I've been going through Everett Ferguson's Backgrounds of Early Christianity (Grand Rapids: William B. Eerdmans, 1993), and I see there are parallels between Greek purity rules and those in the Pentateuch.
Ferguson quotes the following "rules of purity for visitors to the temple of Athena at Pergamum":
"Whoever wishes to visit the temple of the goddess, whether a resident of the city or anyone else, must refrain from intercourse with his wife (or husband) that day, from intercourse with another than his wife (or husband) for the preceding two days, and must complete the requires lustrations. The same prohibition applies to contact with the dead and with the delivery of a woman in childbirth." (175)
A few pages earlier, Ferguson offers the following description of the Greek priesthood:
"The essential qualification [for priesthood] was that one 'know how' to approach the deity. But the regulations of particular cults specify other requirements. The most commonly expressed requirement is freedom from physical defects or infirmity. In the civic cults it was also necessary that one be a citizen. The conditions relative to age were quite variable. There are several cases on record of priesthoods held by children. This may be related to a fairly frequent demand for celibacy during the term of office. The requirement was not a matter of morality, but of ritual purity, and the assigning of priesthoods to the elderly or the very young conforms to the ancient view that sexual functions were ceremonially defiling (cf. Lev. 22:4-6)."
Similarly, in the Torah, we see a clear attempt to separate the holy from sex (Leviticus 15; 22:4-6), death (Leviticus 21; Numbers 5:1; 9; 14), and childbirth (Leviticus 12).
In a discussion I had with James McGrath under his post, What Do You Say That I Did?, McGrath states the following:
"The sacrifices that ancient Israel practiced did not originate with them. The texts from Ugarit have almost precisely the same terms we find in Leviticus. And so I wouldn't say there is anything one has to cling to in the sacrificial rituals in order to make sense of how we relate to God."
If the sacrifices and purity system in the Torah did not originate with Israel but were practiced by other nations as well, can we say that they have deep religious significance for Jews and Christians? If the biblical authors did not come up with the separation of the holy from sex, death, and childbirth, can we attach to that concept a meaning that is specific to Judaism and Christianity?

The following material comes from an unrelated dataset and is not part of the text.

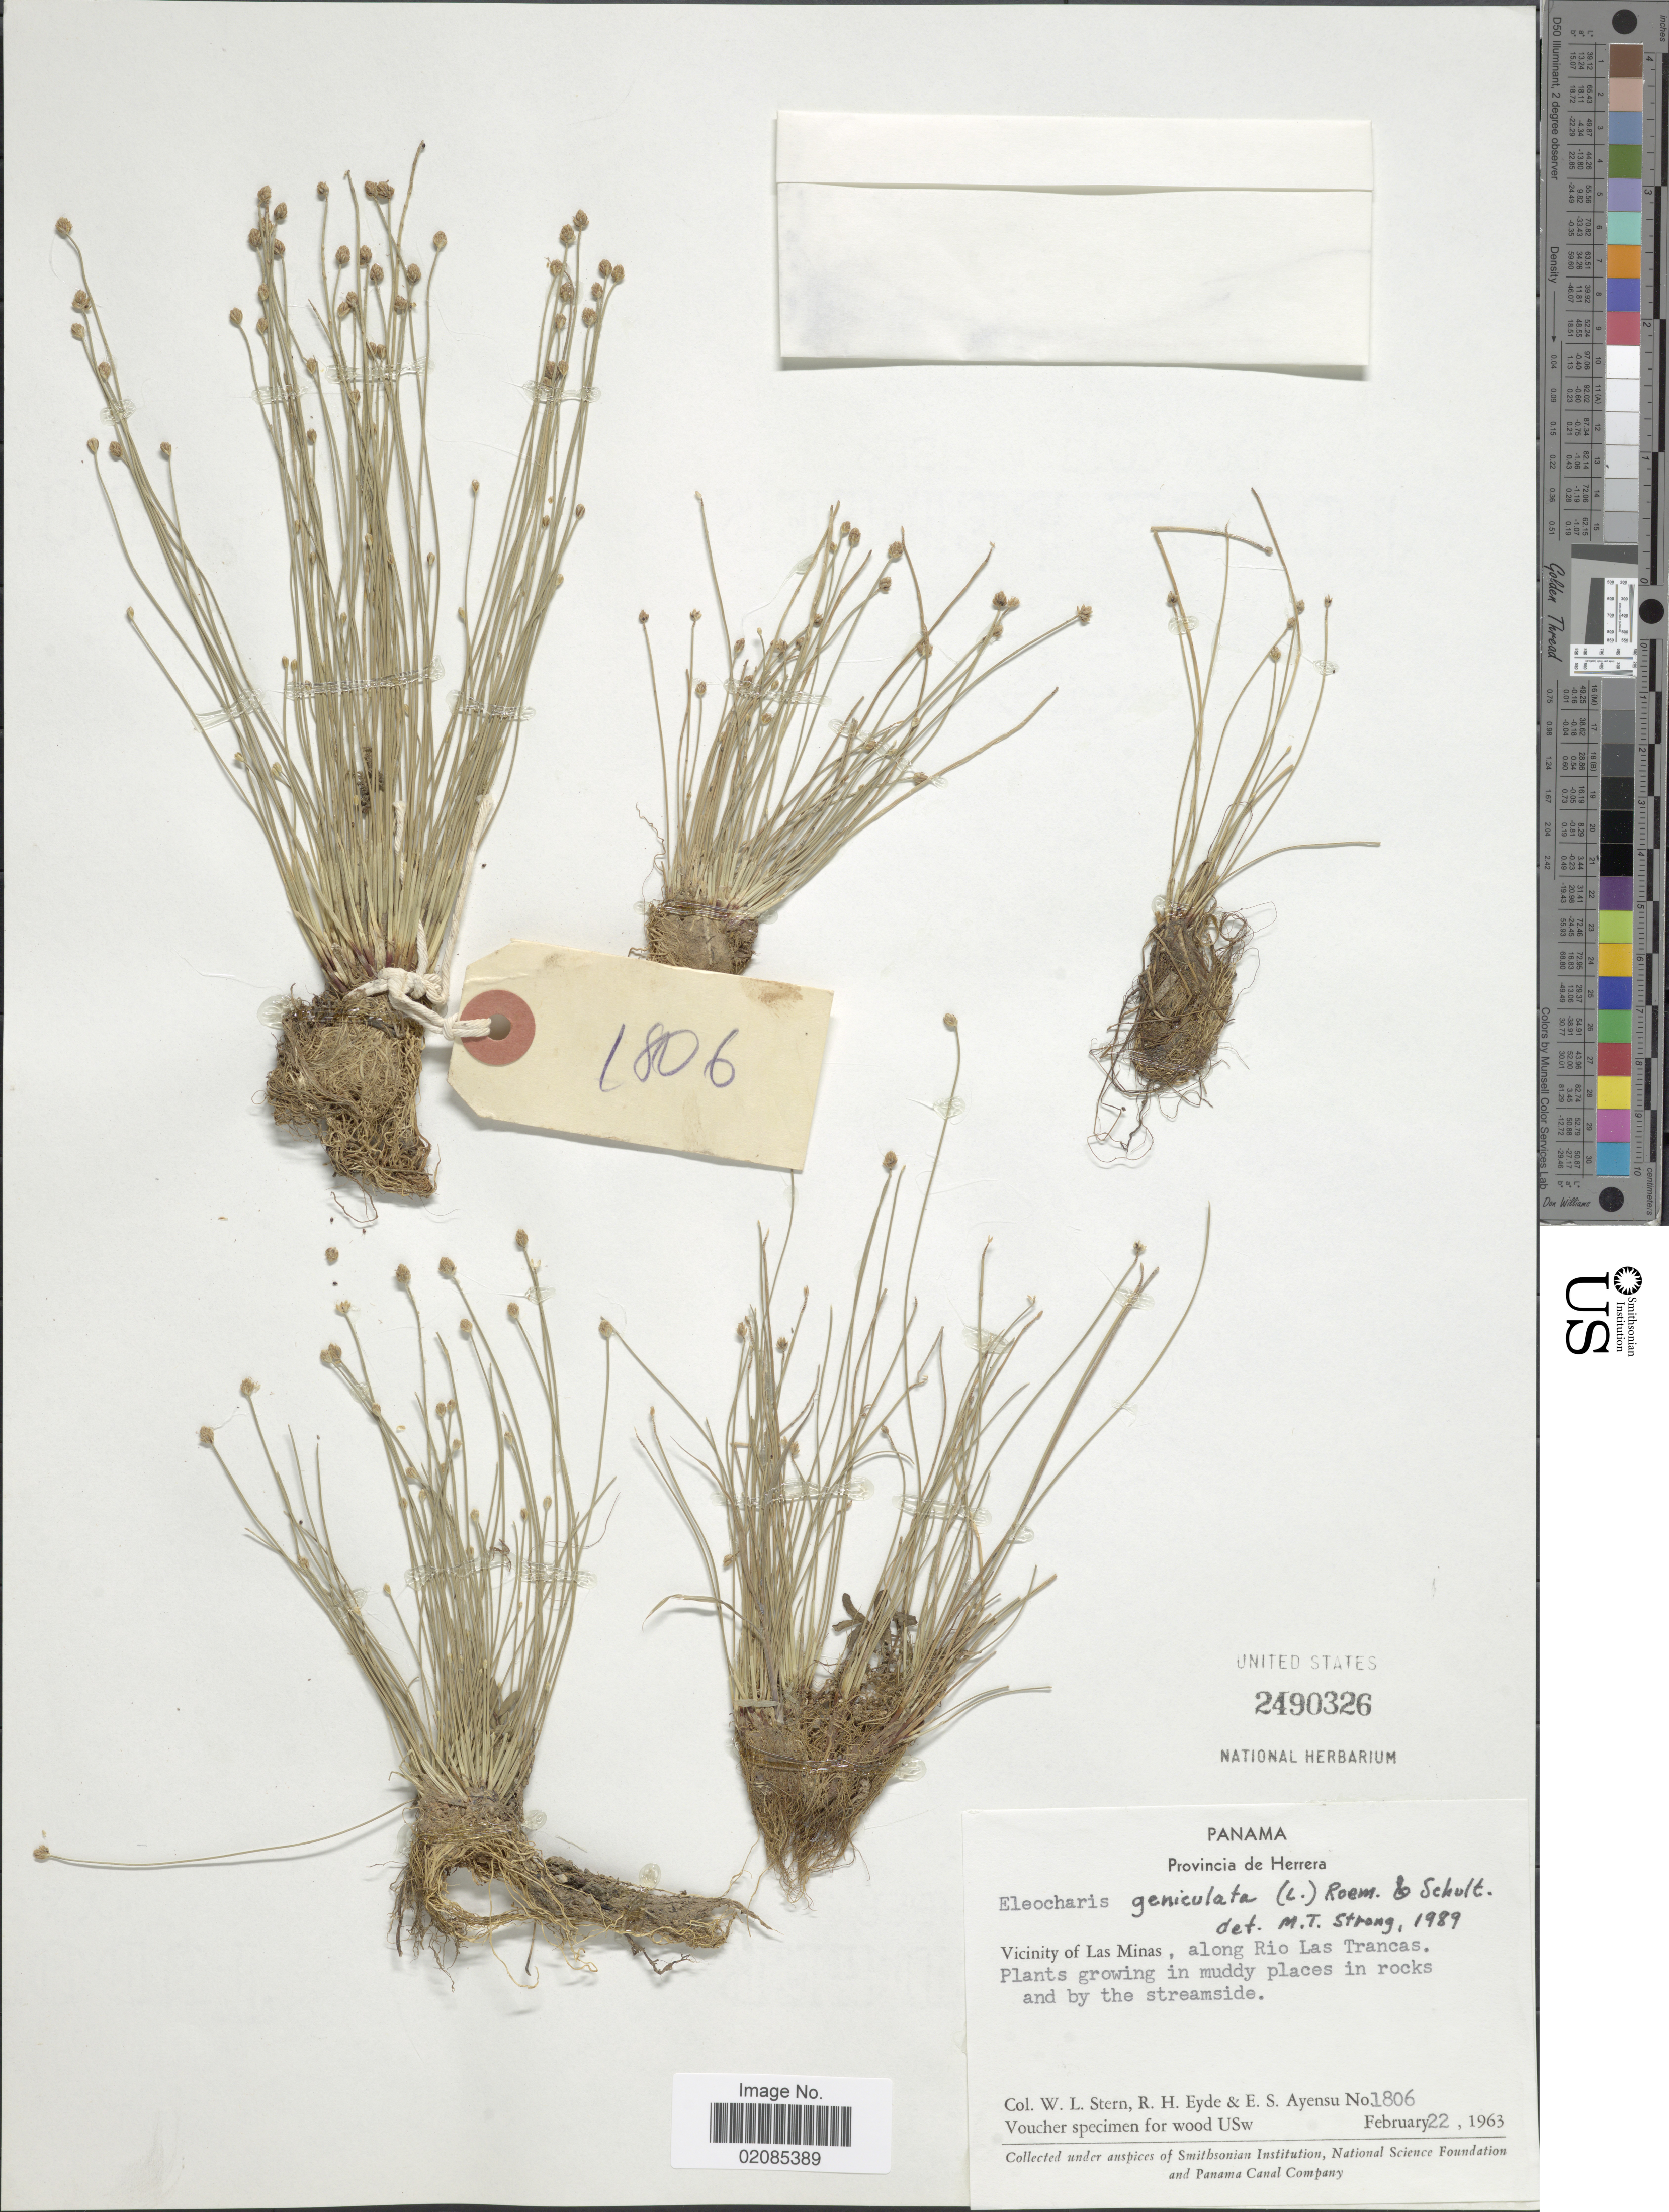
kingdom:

Can Jews and Christians find spiritual value in rituals that are practically universal?
I've often connected Israel's purity regulations with Genesis 2-3. After Adam and Eve fell, death entered the world. Pain accompanied childbirth. Sex became corrupted, as the woman's desire became for her husband, and he ruled over her. I thought that the purity rules sought to respect a time when things were different--purer, if you will. But can I say that the authors of the purity regulations had Genesis 2-3 in mind, when other cultures without the Eden story had similar regulations? Maybe the connection is still valid, if Genesis 2-3 is based on the purity regulations rather than vice versa.
God may have copied the rituals for some reason, with the intention to teach Israel a lesson. The real ultra-conservative types (e.g., E.W. Bullinger) would maintain that God gave the earliest humans a religion, which became corrupted as time went on. Bullinger says that's why the Babylonian epic Enuma Elish resembles Genesis 1: Enuma Elish is a corruption of the true story of creation that was passed along before Israel came to exist as a nation. And Bullinger may assume that the same thing applies to the sacrifices: God gave the earliest people rules for sacrifice and purity, as we see with Cain and Abel (Genesis 4) and Noah (Genesis 8:20-21). In a Bullinger-type model, their descendants spread these rules to various regions, and that would explain why so many nations have customs similar to those in the Bible.
Maybe, but there are also differences. According to Ferguson, there were Romans who sacrificed pigs (177), yet Noah and the Israelites offered only clean animals (Genesis 8:20-21).
Can anthropology help us find a universal religious significance in cross-national purity rituals? Maybe nations want to protect the holy from unseemly or chaotic events such as death and childbirth. As far as sex goes, I don't know. Perhaps humans respect the power of sex, or believe that men give up a piece of their life when they emit semen, or view sex as an activity capable of corruption, or want to restrict sex to a particular place, or see sex as too messy to associate with the sacred. I don't know.
I have another issue: Paul talks about temple prostitutes in I Corinthians 6:15-16. Apparently, not all Greek cults tried to divorce sex from the realm of the sacred!